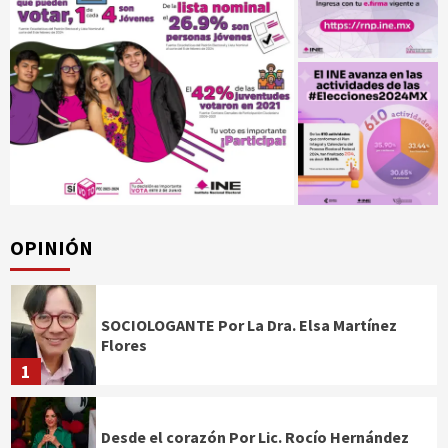
OPINIÓN
SOCIOLOGANTE Por La Dra. Elsa Martínez
Flores
1
Desde el corazón Por Lic. Rocío Hernández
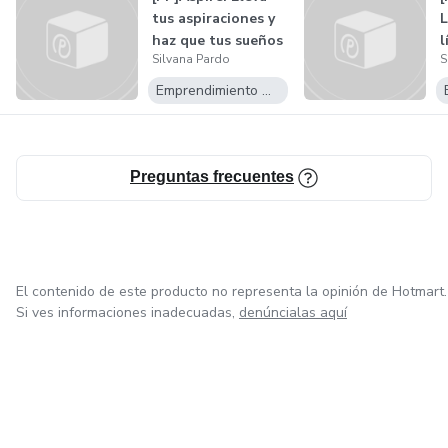
tus aspiraciones y
L
haz que tus sueños
l
Silvana Pardo
S
se c...
m
Emprendimiento Digital
Preguntas frecuentes
El contenido de este producto no representa la opinión de Hotmart.
Si ves informaciones inadecuadas,
denúncialas aquí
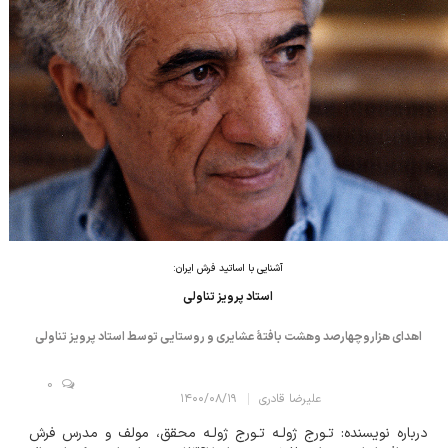
آشنایی با اساتید فرش ایران:
استاد پرویز تناولی
اهدای هزاروچهارصد وهشت بافتۀ عشایری و روستایی توسط استاد پرویز تناولی
0
علیرضا قادری
۱۴۰۰/۰۸/۱۹
درباره نویسنده: تـورج ژولـه تـورج ژولـه محقق، مولف و مدرس فرش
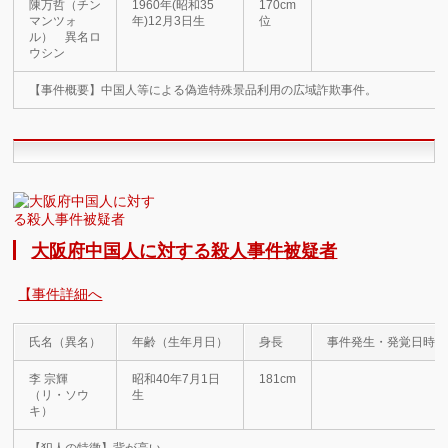
陳万哲（チン
1960年(昭和35
170cm
マンツォ
年)12月3日生
位
ル） 異名ロ
ウシン
【事件概要】中国人等による偽造特殊景品利用の広域詐欺事件。
大阪府中国人に対する殺人事件被疑者
【事件詳細へ
氏名（異名）
年齢（生年月日）
身長
事件発生・発覚日時
李 宗輝
昭和40年7月1日
181cm
（リ・ソウ
生
キ）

= = = =

Reproduce every line of text in the listing above without any changes, and omit the pictures.

OPINIÓN
SOCIOLOGANTE Por La Dra. Elsa Martínez
Flores
1
Desde el corazón Por Lic. Rocío Hernández
tus aspiraciones y
L
haz que tus sueños
l
Silvana Pardo
S
se c...
m
Emprendimiento Digital
Preguntas frecuentes
El contenido de este producto no representa la opinión de Hotmart.
Si ves informaciones inadecuadas,
denúncialas aquí
آشنایی با اساتید فرش ایران:
استاد پرویز تناولی
اهدای هزاروچهارصد وهشت بافتۀ عشایری و روستایی توسط استاد پرویز تناولی
0
علیرضا قادری
۱۴۰۰/۰۸/۱۹
درباره نویسنده: تـورج ژولـه تـورج ژولـه محقق، مولف و مدرس فرش
陳万哲（チン
1960年(昭和35
170cm
マンツォ
年)12月3日生
位
ル） 異名ロ
ウシン
【事件概要】中国人等による偽造特殊景品利用の広域詐欺事件。
大阪府中国人に対する殺人事件被疑者
【事件詳細へ
氏名（異名）
年齢（生年月日）
身長
事件発生・発覚日時
李 宗輝
昭和40年7月1日
181cm
（リ・ソウ
生
キ）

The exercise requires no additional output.